Open gfr10598 opened 3 years ago
After adding a retry with a 2 second delay, we are still seeing the same write errors.
Looks like there is very little retry happening the library. If I add a 20 second delay, and retry, it looks like the initial attempt takes between 0 and 5 seconds - not much retry. The Write retries then fail every 20 seconds - never succeed.
There is then a later failed retry, with fewer rows, likely driven by the Flush prior to Close at the end of the archive. Not clear what happened in between. Will investigate further.
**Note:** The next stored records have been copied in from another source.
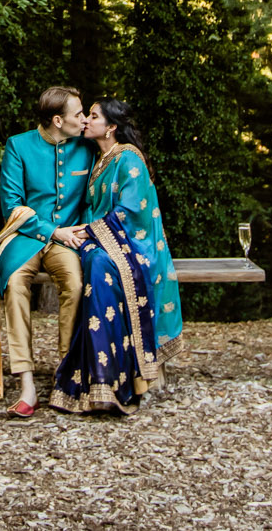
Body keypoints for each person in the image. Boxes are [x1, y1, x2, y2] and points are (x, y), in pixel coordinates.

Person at [46, 98, 183, 415]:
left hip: (134, 247)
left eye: (93, 116)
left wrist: (88, 231)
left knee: (98, 264)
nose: (86, 121)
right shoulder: (100, 159)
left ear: (111, 127)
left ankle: (111, 382)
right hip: (101, 242)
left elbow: (130, 213)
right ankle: (99, 380)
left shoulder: (129, 160)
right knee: (95, 261)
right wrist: (84, 233)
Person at [0, 86, 92, 416]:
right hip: (25, 237)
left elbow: (93, 198)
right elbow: (11, 204)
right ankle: (27, 382)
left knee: (75, 285)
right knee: (15, 282)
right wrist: (50, 230)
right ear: (58, 120)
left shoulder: (87, 148)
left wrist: (80, 233)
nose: (84, 119)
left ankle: (65, 372)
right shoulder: (19, 146)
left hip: (68, 240)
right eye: (79, 114)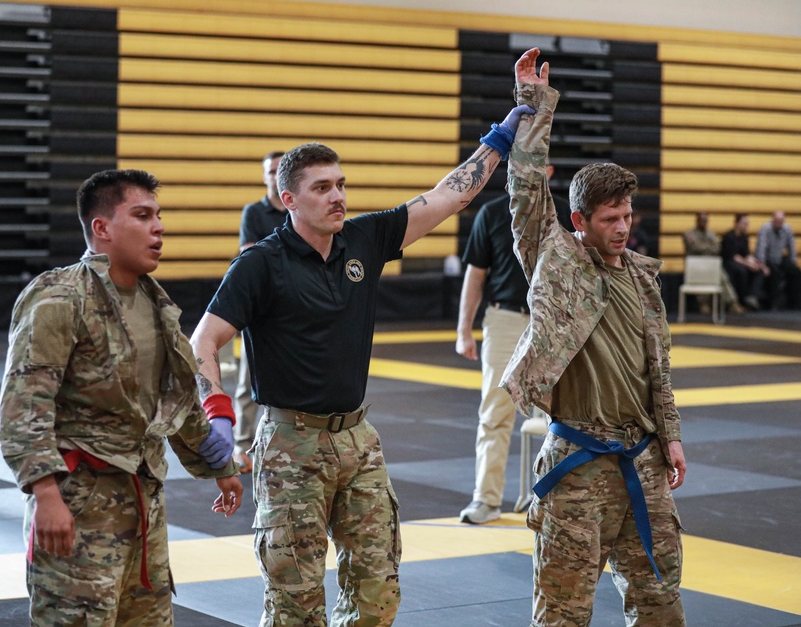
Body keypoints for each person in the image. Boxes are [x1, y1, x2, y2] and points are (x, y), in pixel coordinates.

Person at [187, 48, 543, 627]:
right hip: (288, 444)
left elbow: (450, 194)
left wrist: (510, 124)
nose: (338, 196)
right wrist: (221, 420)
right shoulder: (260, 264)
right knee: (295, 605)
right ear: (289, 199)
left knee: (377, 594)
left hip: (358, 439)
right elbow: (204, 340)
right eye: (322, 187)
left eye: (341, 184)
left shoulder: (365, 238)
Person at [0, 168, 243, 625]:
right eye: (143, 215)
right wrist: (45, 493)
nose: (159, 227)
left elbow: (177, 397)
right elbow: (24, 403)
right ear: (102, 228)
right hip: (79, 503)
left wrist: (219, 466)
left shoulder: (157, 303)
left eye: (158, 215)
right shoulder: (60, 298)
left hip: (144, 502)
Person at [500, 52, 687, 626]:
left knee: (660, 597)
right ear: (580, 221)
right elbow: (527, 188)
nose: (624, 227)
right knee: (563, 610)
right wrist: (534, 104)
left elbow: (659, 371)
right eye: (611, 218)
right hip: (578, 464)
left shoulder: (644, 279)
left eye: (628, 215)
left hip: (644, 458)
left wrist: (672, 438)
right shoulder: (556, 262)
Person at [455, 163, 553, 524]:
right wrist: (464, 329)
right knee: (495, 412)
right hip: (505, 318)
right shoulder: (492, 213)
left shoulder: (559, 214)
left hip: (551, 320)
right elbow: (475, 274)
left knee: (558, 416)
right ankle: (486, 499)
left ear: (549, 172)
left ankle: (549, 498)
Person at [232, 151, 287, 473]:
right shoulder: (254, 212)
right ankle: (241, 446)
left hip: (292, 305)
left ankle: (278, 444)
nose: (274, 176)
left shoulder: (298, 210)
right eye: (270, 171)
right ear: (264, 176)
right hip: (259, 305)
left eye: (280, 171)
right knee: (247, 381)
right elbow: (248, 255)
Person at [682, 211, 743, 315]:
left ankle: (732, 303)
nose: (704, 223)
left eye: (705, 221)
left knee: (722, 277)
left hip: (709, 265)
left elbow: (717, 248)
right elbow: (695, 248)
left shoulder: (711, 233)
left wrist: (704, 247)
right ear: (697, 221)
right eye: (701, 220)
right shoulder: (689, 234)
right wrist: (708, 247)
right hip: (695, 266)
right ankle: (704, 304)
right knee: (708, 275)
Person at [755, 211, 801, 310]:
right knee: (774, 273)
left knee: (796, 272)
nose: (780, 224)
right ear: (773, 221)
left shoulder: (787, 229)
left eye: (782, 222)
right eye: (778, 222)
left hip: (779, 257)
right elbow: (761, 248)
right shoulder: (765, 229)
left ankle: (795, 302)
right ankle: (773, 303)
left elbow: (791, 247)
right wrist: (762, 265)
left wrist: (793, 262)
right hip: (768, 258)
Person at [721, 213, 767, 310]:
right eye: (744, 224)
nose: (746, 226)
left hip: (740, 261)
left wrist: (757, 264)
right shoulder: (728, 236)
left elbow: (747, 254)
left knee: (759, 270)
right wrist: (748, 264)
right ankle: (742, 299)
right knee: (742, 271)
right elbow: (734, 257)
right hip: (728, 262)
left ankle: (752, 296)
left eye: (747, 224)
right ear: (737, 224)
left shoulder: (744, 237)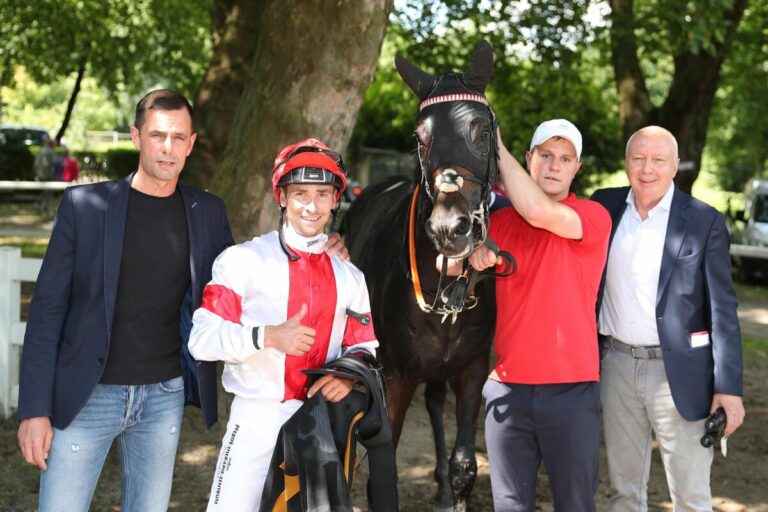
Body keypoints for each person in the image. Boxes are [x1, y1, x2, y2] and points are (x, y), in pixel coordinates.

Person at [188, 138, 379, 511]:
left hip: (321, 422)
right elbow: (202, 339)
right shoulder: (242, 260)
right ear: (281, 196)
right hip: (256, 417)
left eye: (323, 194)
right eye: (300, 193)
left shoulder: (351, 276)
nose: (311, 205)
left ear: (336, 199)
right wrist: (267, 336)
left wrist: (346, 376)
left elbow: (365, 347)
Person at [592, 125, 745, 511]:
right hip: (616, 366)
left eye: (658, 160)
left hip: (682, 373)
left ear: (675, 165)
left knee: (691, 497)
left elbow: (723, 311)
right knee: (623, 493)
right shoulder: (603, 208)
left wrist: (728, 388)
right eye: (638, 158)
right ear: (626, 162)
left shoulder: (703, 220)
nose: (647, 169)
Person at [469, 119, 611, 511]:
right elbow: (447, 269)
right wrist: (474, 256)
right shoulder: (498, 222)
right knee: (510, 505)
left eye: (565, 159)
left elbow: (537, 211)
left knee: (574, 505)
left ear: (576, 168)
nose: (554, 166)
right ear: (529, 159)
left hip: (571, 392)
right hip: (507, 391)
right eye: (546, 155)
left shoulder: (593, 217)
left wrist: (495, 145)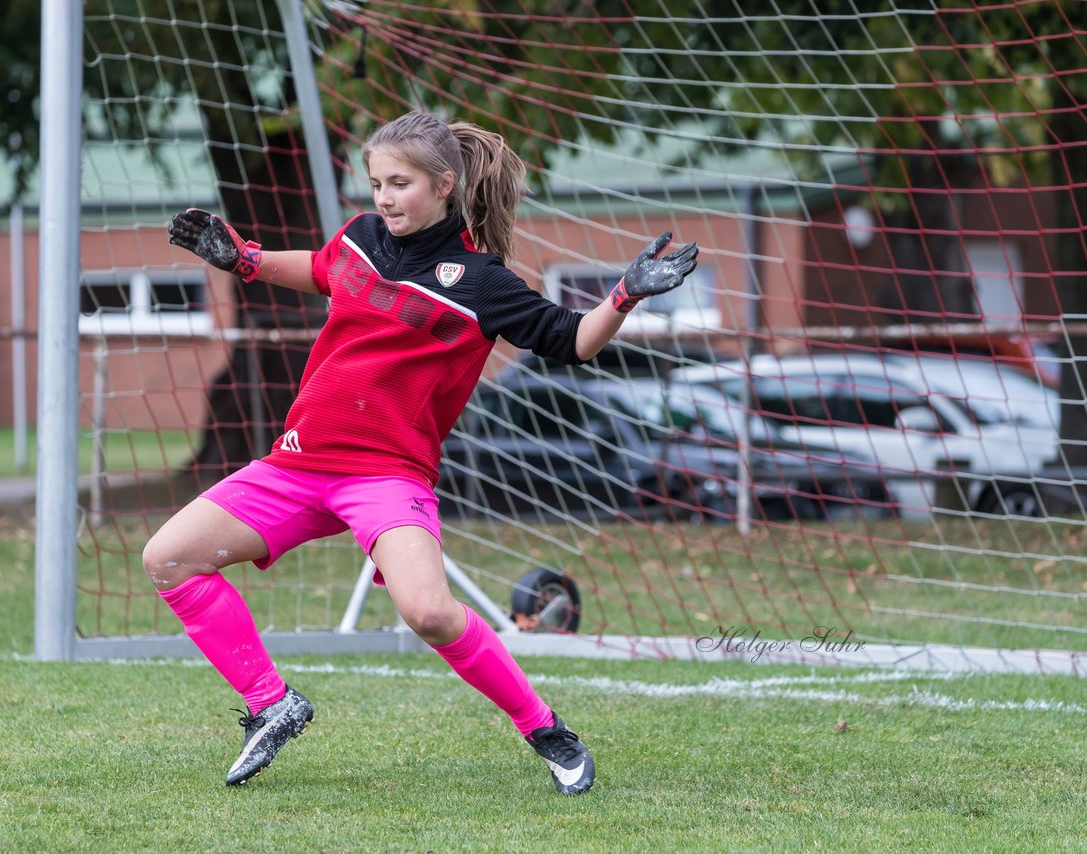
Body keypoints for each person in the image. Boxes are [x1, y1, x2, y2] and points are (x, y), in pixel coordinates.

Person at [150, 110, 698, 795]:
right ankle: (272, 703)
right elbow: (321, 270)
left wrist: (623, 296)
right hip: (297, 464)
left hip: (385, 477)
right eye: (377, 182)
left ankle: (546, 729)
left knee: (430, 613)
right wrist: (247, 259)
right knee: (169, 559)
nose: (383, 196)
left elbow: (573, 338)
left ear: (443, 186)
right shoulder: (361, 238)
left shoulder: (481, 282)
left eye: (399, 183)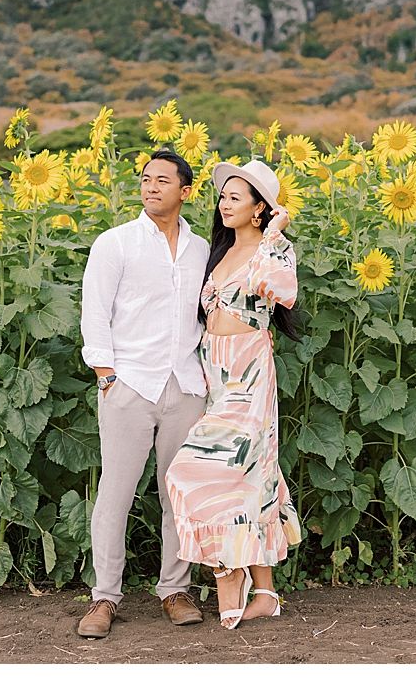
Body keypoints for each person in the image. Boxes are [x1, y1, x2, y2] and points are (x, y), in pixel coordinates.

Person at [76, 149, 210, 639]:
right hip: (129, 384)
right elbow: (95, 312)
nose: (151, 187)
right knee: (116, 493)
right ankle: (104, 598)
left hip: (185, 385)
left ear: (185, 191)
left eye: (162, 180)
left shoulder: (201, 249)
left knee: (179, 494)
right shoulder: (116, 243)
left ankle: (174, 590)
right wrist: (107, 374)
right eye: (145, 179)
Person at [165, 157, 302, 629]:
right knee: (249, 480)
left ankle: (229, 571)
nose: (224, 204)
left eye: (235, 198)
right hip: (216, 377)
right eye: (222, 196)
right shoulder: (219, 253)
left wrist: (275, 232)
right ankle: (263, 592)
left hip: (250, 374)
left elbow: (280, 290)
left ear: (260, 208)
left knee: (191, 472)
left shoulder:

2021/04/15 04:06:48 rowwriter.go:122: Retrying after 347234 of 385862 bytes 10m3s googleapi: got HTTP response code 503 with body: Service Unavailable etl-mlab-sandbox/ndt/annotation/2020/11/23/20201123T104213.627630Z-annotation-mlab1-ham02-ndt.tgz.json
"2021/04/15 04:07:08 rowwriter.go:122: Retrying after 0 of 965 bytes 20s googleapi: got HTTP response code 503 with body: Service Unavailable etl-mlab-sandbox/ndt/annotation/2020/11/23/20201123T104213.627630Z-annotation-mlab1-ham02-ndt.tgz.json
2021/04/15 04:16:48 task.go:179: Processed 4401 files, 0 nil data, 4359 rows committed, 42 failed, from gs://archive-measurement-lab/ndt/annotation/2020/11/23/20201123T104213.627630Z-annotation-mlab1-ham02-ndt.tgz into annotation
Tried running many retries, with 20 seconds between. In half a dozen failures, none ever later succeeded. The close also fails.
Checking GCS shows that the corresponding file still exists from a previous parsing, and has not been replaced.
Likely we should abandon the partially written file, probably by cancelling the context that was used to create the object handle?
We are currently seeing a low rate of GCS storage errors:
These would likely succeed on retry.